BACKGROUND: Achieving a driver’s license is essential for teens in order to achieve independence and expand their social participation. Individuals with Autism Spectrum Disorder (ASD) often have difficulty achieving licensure due to difficulties with anxiety, sensory processing issues, and impairment in executive functioning (American Psychiatric Association, 2013). Research demonstrates that individuals with ASD have more driving performance errors compared to their neurotypical (NT) peers (Classen, Monahan, & Hernandez, 2013). While music is a factor that can negatively affect driving performance, music may mediate some of the psychological challenges those with ASD face, specifically with novice drivers with ASD (Hillier, Greher, Poto, & Dougherty, 2012).

PURPOSE: Based on a previous study demonstrating that self-selected music enhanced novice drivers’ driving performance (Goehmann, 2018), this study investigated the effects that self-selected background music had on the driving performance of experienced drivers with ASD compared to experienced neurotypical drivers.

DESIGN: A 2 (autism/neurotypical) x 2 (music/no music) x 2 (hazards/wayfinding) factorial design was used.

METHOD: Participants included 34 NT adults (Age Md = 21.6) and 5 adults with ASD (Age Md = 23.9) who were all experienced drivers (3-14 yrs). All participants completed four different driving scenarios (two hazard, two wayfinding) on an interactive driving simulator (STISIM-DRIVE©). During two of the drives (one hazard, one wayfinding) the participant listened to self-selected music with the order of the drives and music counterbalanced to prevent learning effects. The dependent variable of driving performance was measured by the Performance Analysis of Driving Ability (P-Drive) using the total and four subcategories scores.

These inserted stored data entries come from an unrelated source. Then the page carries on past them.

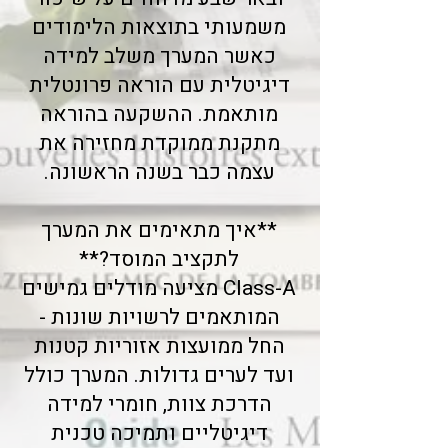
משמעותי בתוצאות הלימודים
כאשר המערך משלב למידה
דיגיטלית עם הוראה פרונטלית
מותאמת. ההשקעה בהוראה
מתקנת ממוקדת מחזירה את
עצמה כבר בשנה הראשונה.
**איך מתאימים את המערך
לתקציב המוסד?**
Class-A מציעה מודלים גמישים
המותאמים לרשויות שונות -
החל ממועצות אזוריות קטנות
ועד לערים גדולות. המערך כולל
הדרכת צוות, חומרי למידה
דיגיטליים ותמיכה טכנית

RESULTS: Repeated measures ANOVA showed no significant difference in driving performance on the total scores between music/no music condition (F = .095,p = 0.76). There was a significant difference between the drives (F = 26.8, p = 0.001). There was also a group (F = 4.2,p = 0.049) difference with the drivers with ASD having higher driving performance scores than their NT counterparts. No significant interaction effects were found. When comparing the two groups (ASD, NT), the drivers with ASD scored higher on both drives (hazard, wayfinding) regardless of the music condition. Both groups scored higher on the wayfinding drive compared to the hazard drives.

CONCLUSION: Results showed that music does not significantly affect driving performance, contradicting previous studies. However, most previous studies used novice drivers. Thus, it is likely experience makes a difference. More interesting is the higher performance of the drivers with ASD over their neurotypical peers. This suggests that experienced drivers with ASD may be better drivers with sufficient experience as they are more likely to drive following rules of the road and speed limitations. Implications for occupational therapy will be described.

IMPACT: As a critical IADL, driving is highly valued by clients with occupational therapy being the “go-to” profession for driving. OTs offer a distinct valued service to novice drivers with ASD. This study contributes to the science of serving this population by being the first study to look at experienced drivers and how they perform on navigational and wayfinding tasks.


American Psychiatric Association. (2013). Neurodevelopmental Disorders. In Diagnostic and statistical manual of mental disorders (5th ed.).

Classen, S., Monahan, M., & Hernandez, S. (2013). Indicators of simulated driving skills in adolescents with autism spectrum disorder. The Open Journal of Occupational Therapy, 1(4), 2.

Hillier, A., Greher, G., Poto, N., & Dougherty, M. (2012). Positive outcomes following participation in a music intervention for adolescents and young adults on the autism spectrum. Psychology of Music, 40(2), 201-215.

Goehmann, Brittany. (2018). Effects of Music on the Driving Performance of Young Drivers with and without Autism (Unpublished master’s thesis).